We can confirm this with the command:

SW-4#show ip rpf 10.10.10.10
failed, no route exists

 

But, 10.10.10.10 is still reachable from SW-4:

SW-4#ping 10.10.10.10 source lo0
Type escape sequence to abort.
Sending 5, 100-byte ICMP Echos to 10.10.10.10, timeout is 2 seconds:
Packet sent with a source address of 4.4.4.4 
!!!!!
Success rate is 100 percent (5/5), round-trip min/avg/max = 1/2/10 ms

 

How can we solve this? The simplest workaround is to configure a static mroute on SW-4 for 10.10.10.10, pointing to 10.10.24.2 (SW-2):

SW-4(config)#ip mroute 10.10.10.10 255.255.255.255 10.10.24.2
!
MRT(0): Triggered RPF check called by Static mrt
MRT(0): (10.10.10.10,234.1.2.3), RPF change from  /0.0.0.0 to GigabitEthernet1/0/2/10.10.24.2
PIM(0): Insert (10.10.10.10,234.1.2.3) join in nbr 10.10.24.2's queue
PIM(0): Building Join/Prune packet for nbr 10.10.24.2
PIM(0):  Adding v2 (10.10.10.10/32, 234.1.2.3), S-bit Join
PIM(0): Send v2 join/prune to 10.10.24.2 (GigabitEthernet1/0/2)

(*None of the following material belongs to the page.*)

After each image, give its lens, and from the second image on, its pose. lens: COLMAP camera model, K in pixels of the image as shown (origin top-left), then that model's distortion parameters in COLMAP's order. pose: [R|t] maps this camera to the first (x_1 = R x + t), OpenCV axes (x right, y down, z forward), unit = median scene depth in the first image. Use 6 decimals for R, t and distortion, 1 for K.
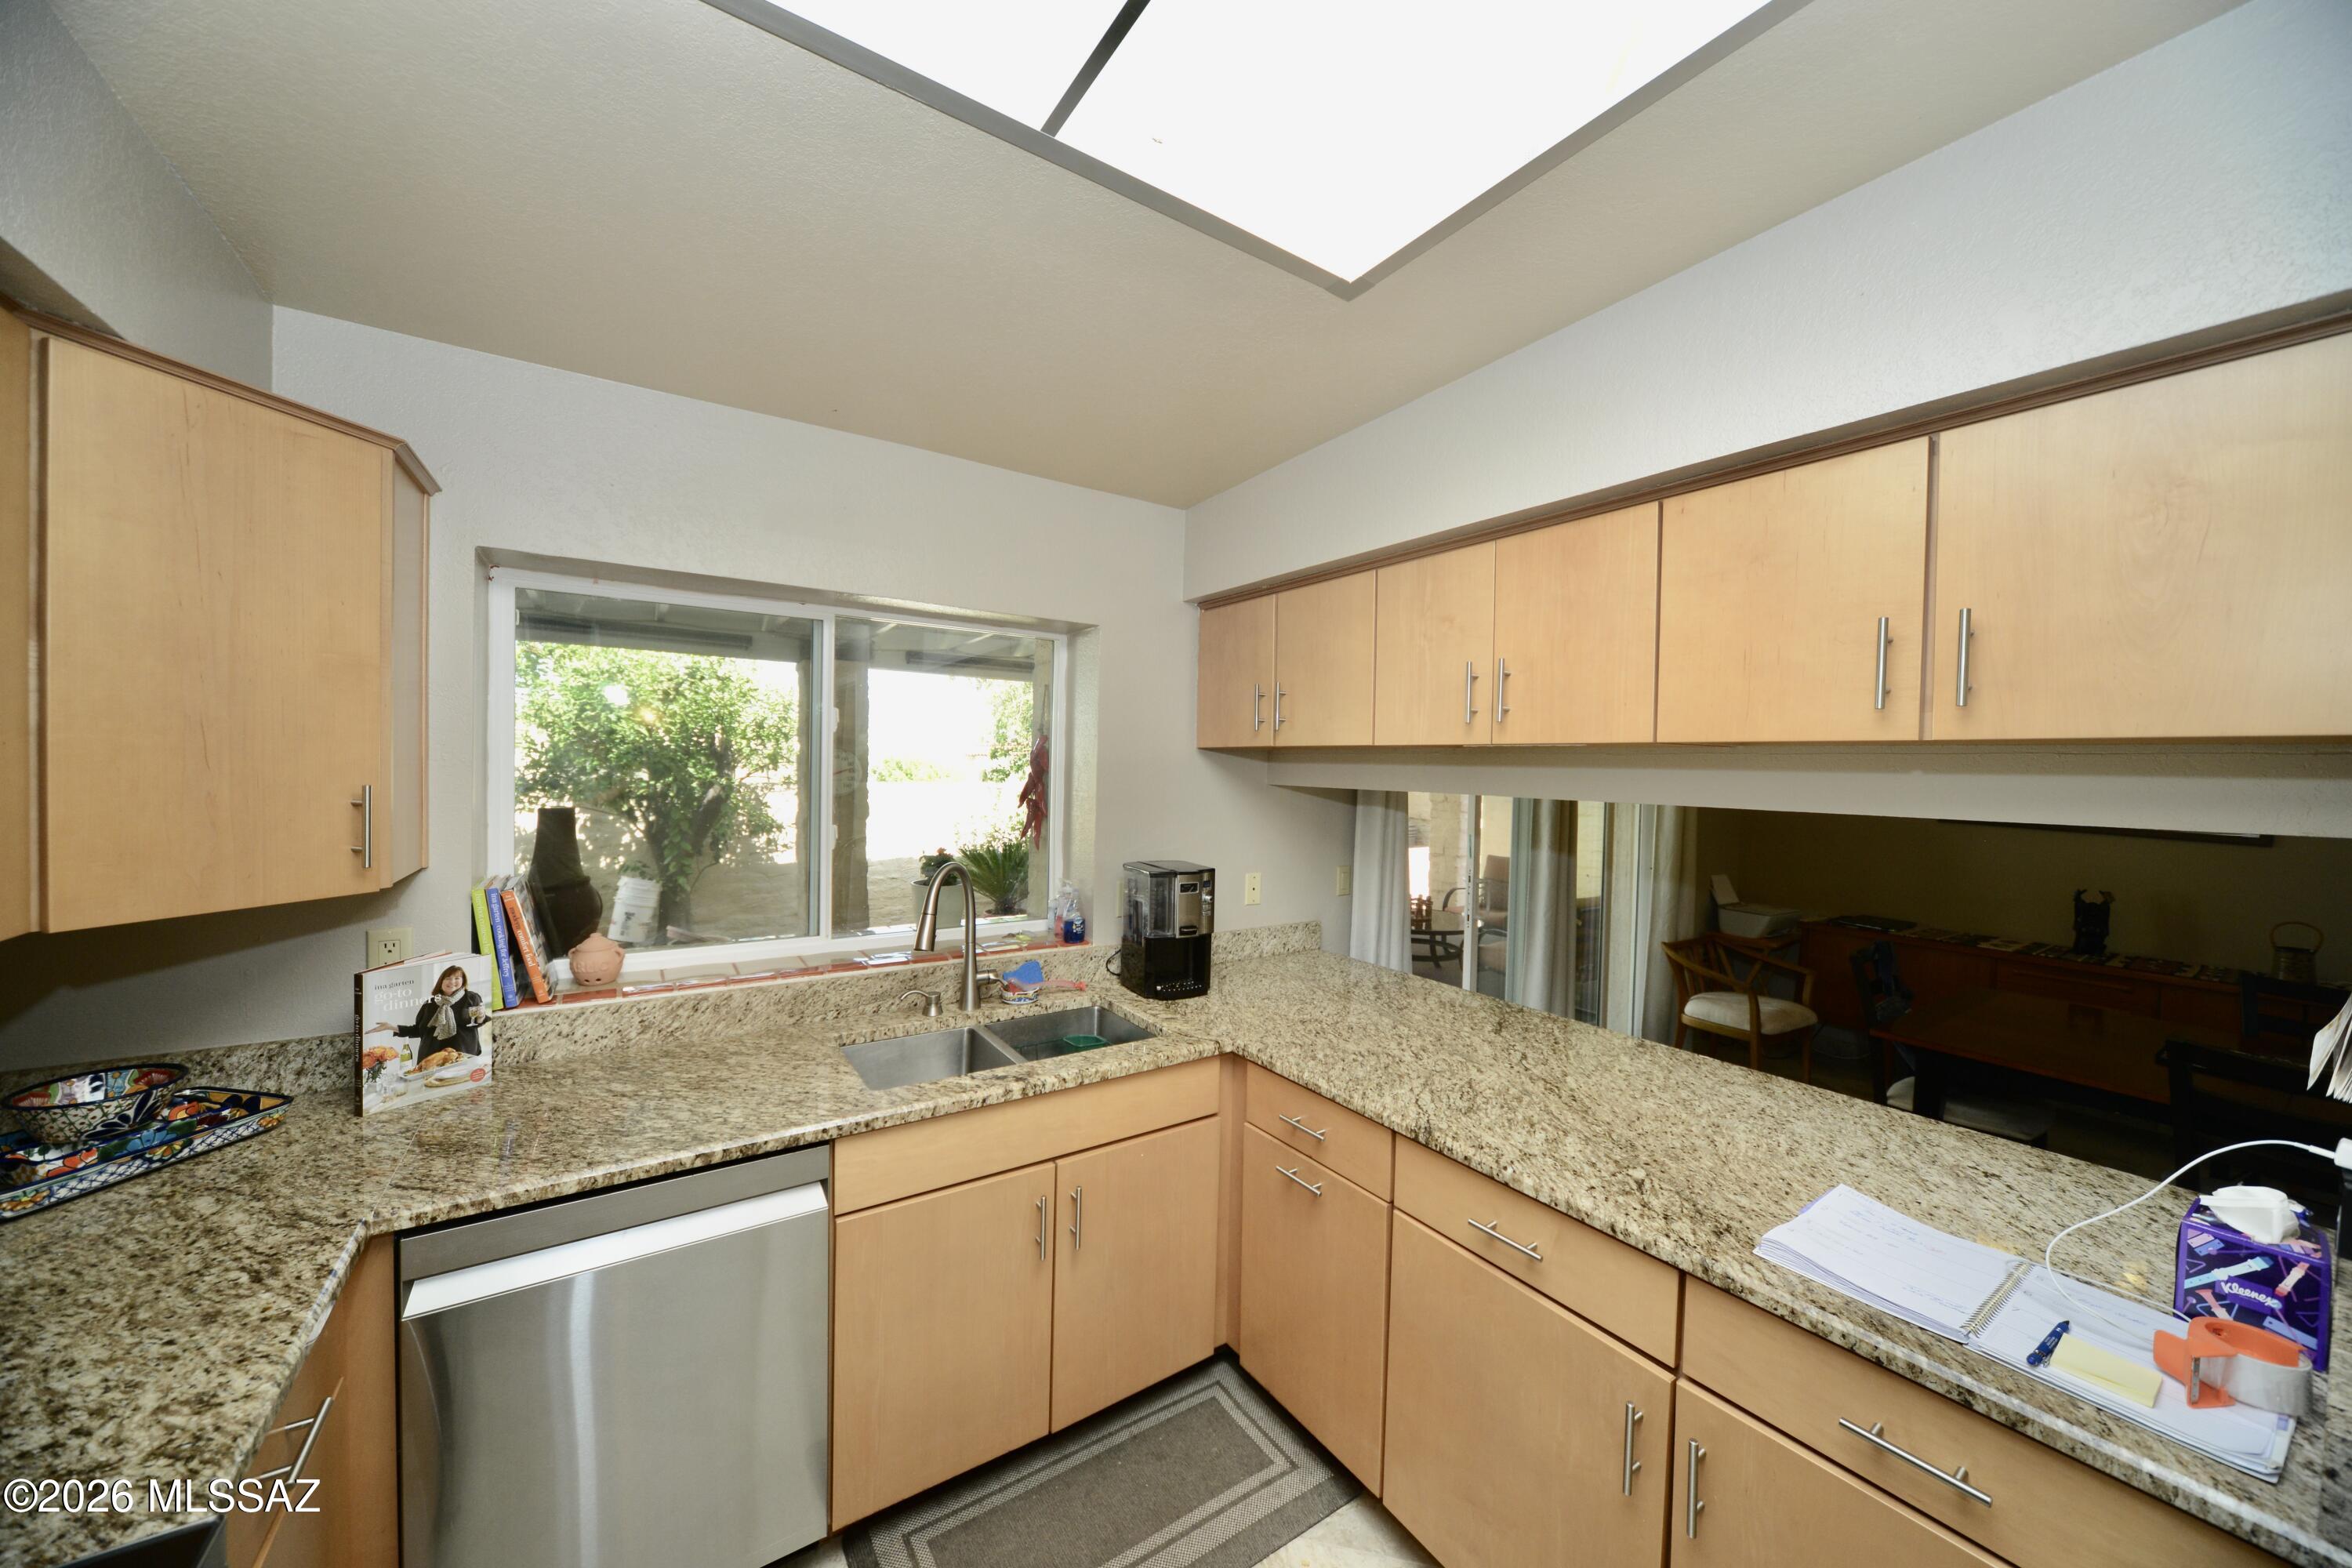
lens RADIAL K [[818.5, 0, 1171.7], [0, 818.5, 782.1], [0, 0, 1]] dist [-0.014207, 0.000649]
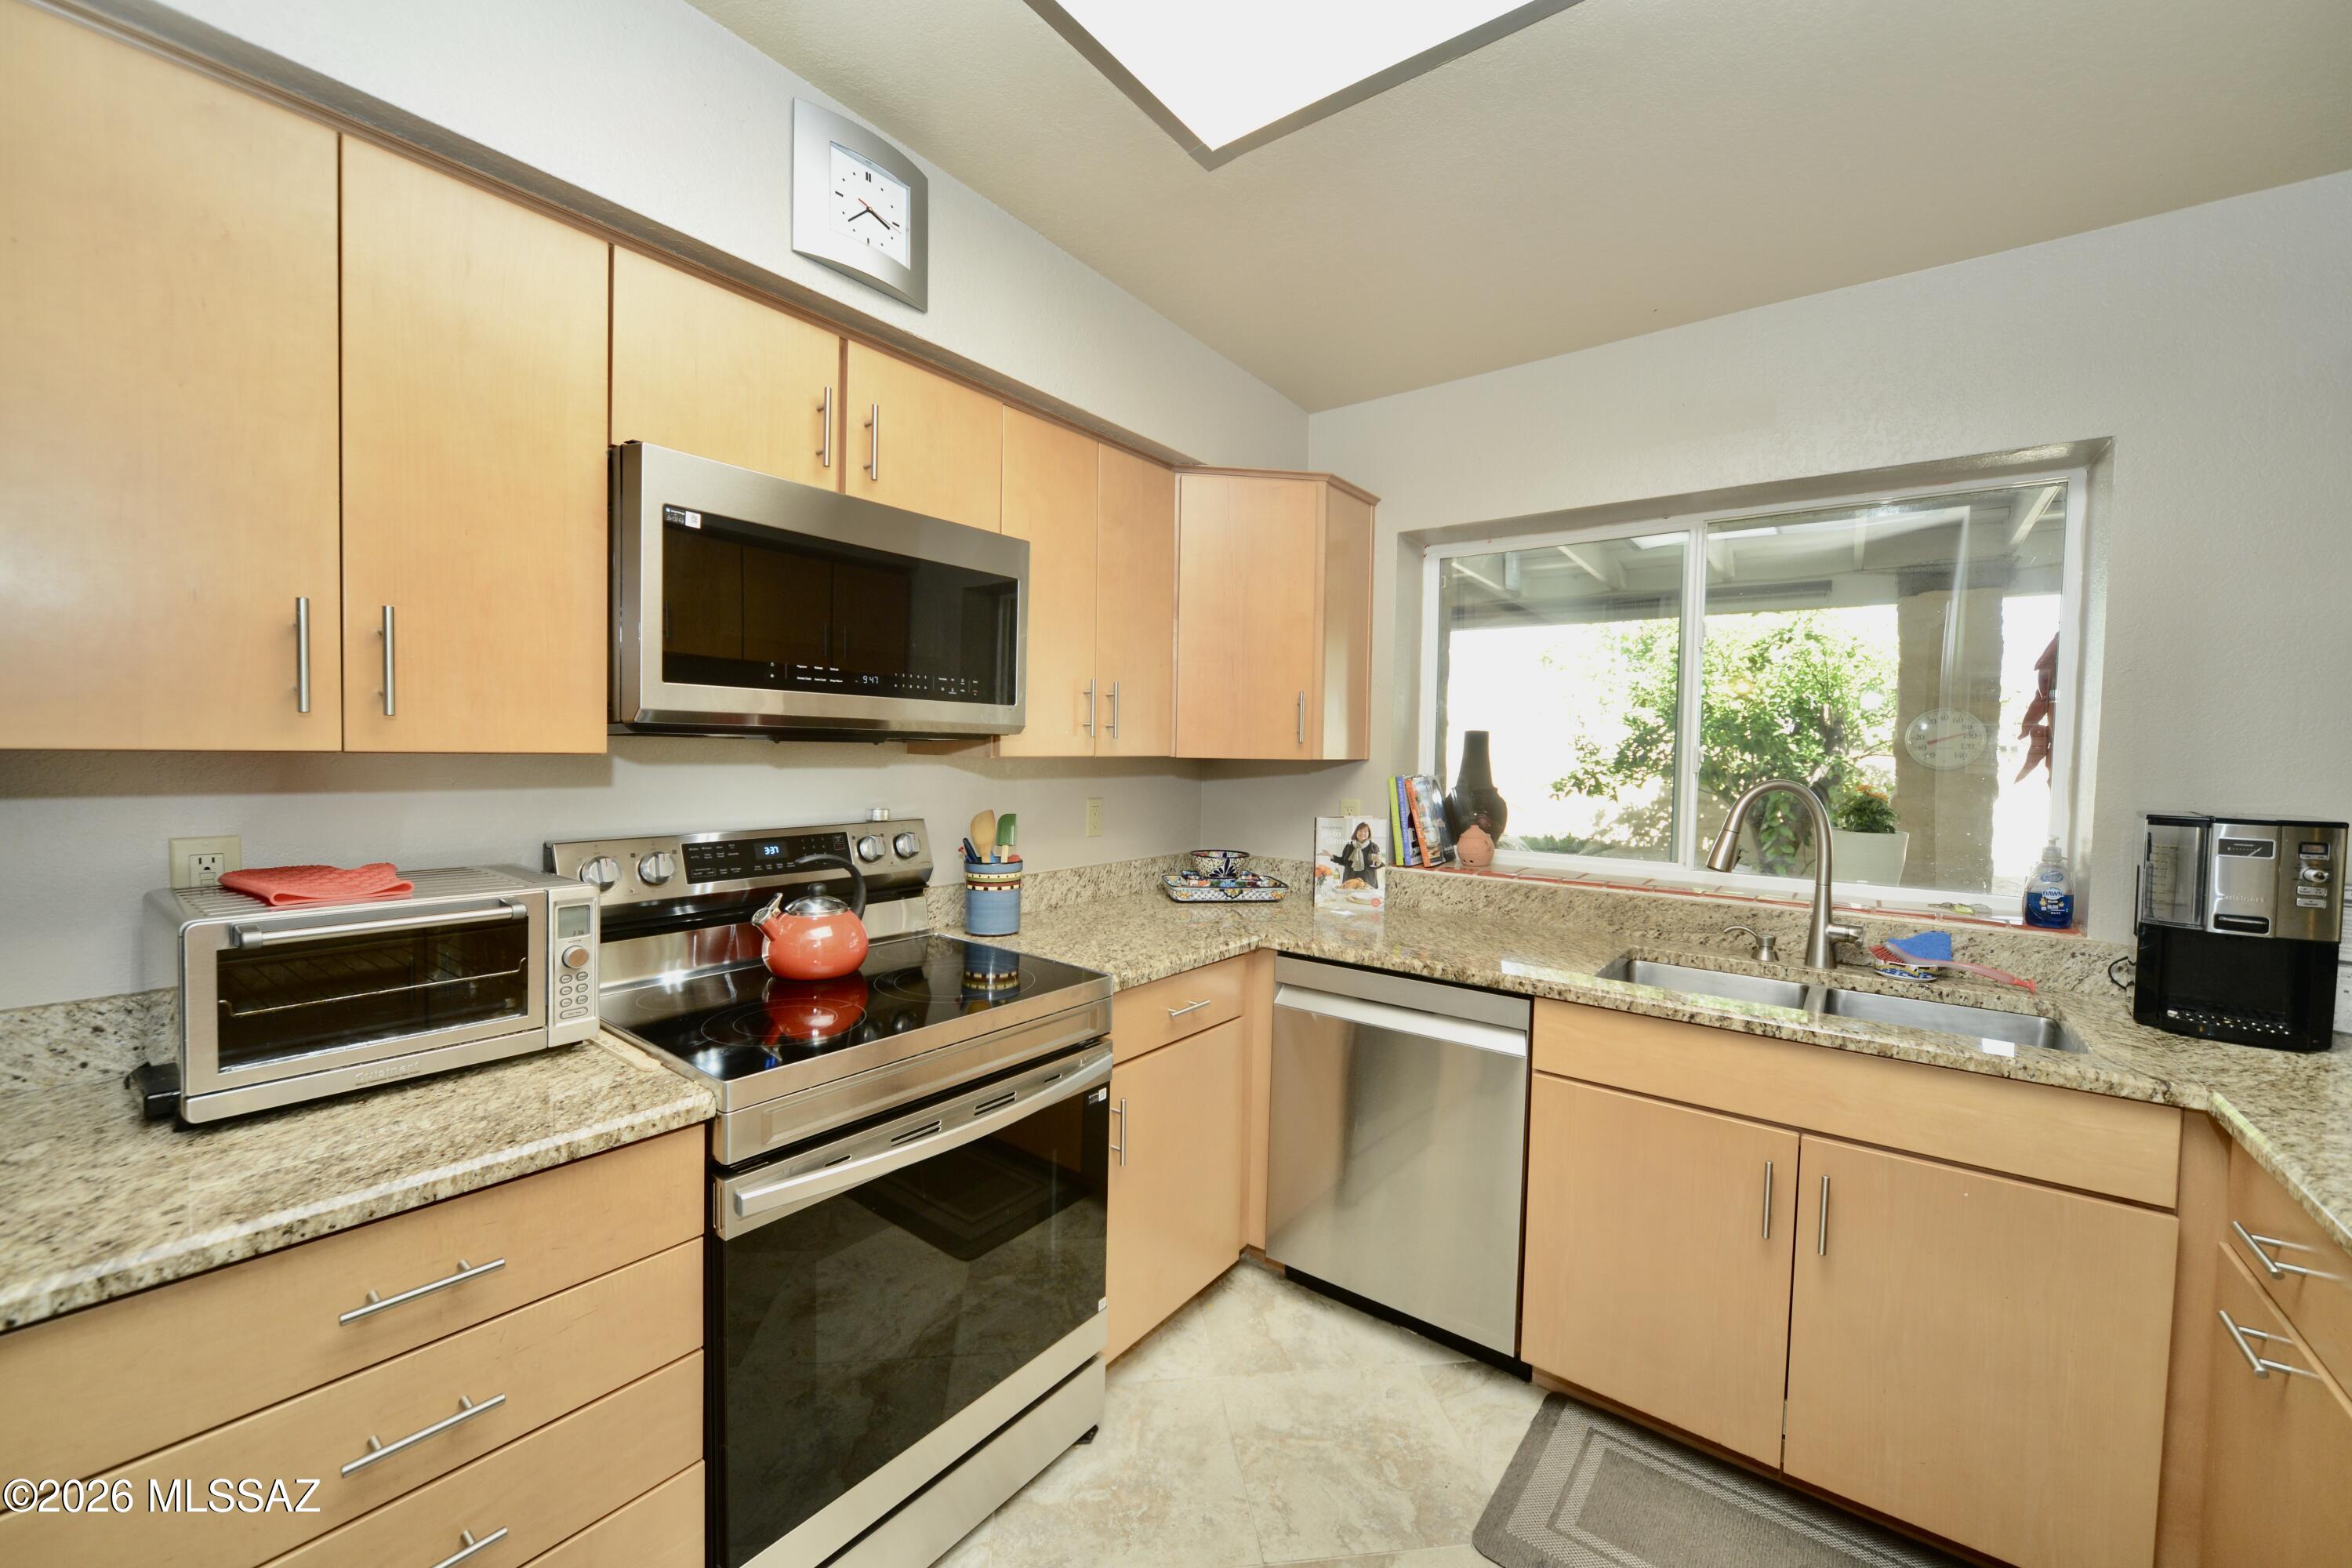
lens RADIAL K [[918.4, 0, 1172.7], [0, 918.4, 784.1], [0, 0, 1]] dist [0.001041, 0.000040]
pose [[0.324708, 0.019472, -0.945614, 0.556147], [-0.031561, 0.999454, 0.009743, 0.148413], [0.945288, 0.026681, 0.325145, 0.127343]]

We can see on the debugging, the RPF changes from 0.0.0.0 to 10.10.24.2 via Gi1/0/2.

 

And now, we have the multicast-route on the routing table, with the Mroute argument:

SW-4(config)#do show ip mroute
IP Multicast Routing Table
Flags: D - Dense, S - Sparse, B - Bidir Group, s - SSM Group, C - Connected,
L - Local, P - Pruned, R - RP-bit set, F - Register flag,
T - SPT-bit set, J - Join SPT, M - MSDP created entry, E - Extranet,
X - Proxy Join Timer Running, A - Candidate for MSDP Advertisement,
U - URD, I - Received Source Specific Host Report, 
Z - Multicast Tunnel, z - MDT-data group sender, 
Y - Joined MDT-data group, y - Sending to MDT-data group, 
V - RD & Vector, v - Vector
Outgoing interface flags: H - Hardware switched, A - Assert winner
Timers: Uptime/Expires
Interface state: Interface, Next-Hop or VCD, State/Mode

(10.10.10.10, 234.1.2.3), 00:02:31/00:00:28, flags: sLTI
Incoming interface: GigabitEthernet1/0/2, RPF nbr 10.10.24.2, Mroute
Outgoing interface list:
Loopback0, Forward/Sparse, 00:02:31/00:00:28

 

 

Troubleshooting

Most of the troubleshooting and debugging methods are similar as the multicast lab-1. Please refer to the multicast lab-1.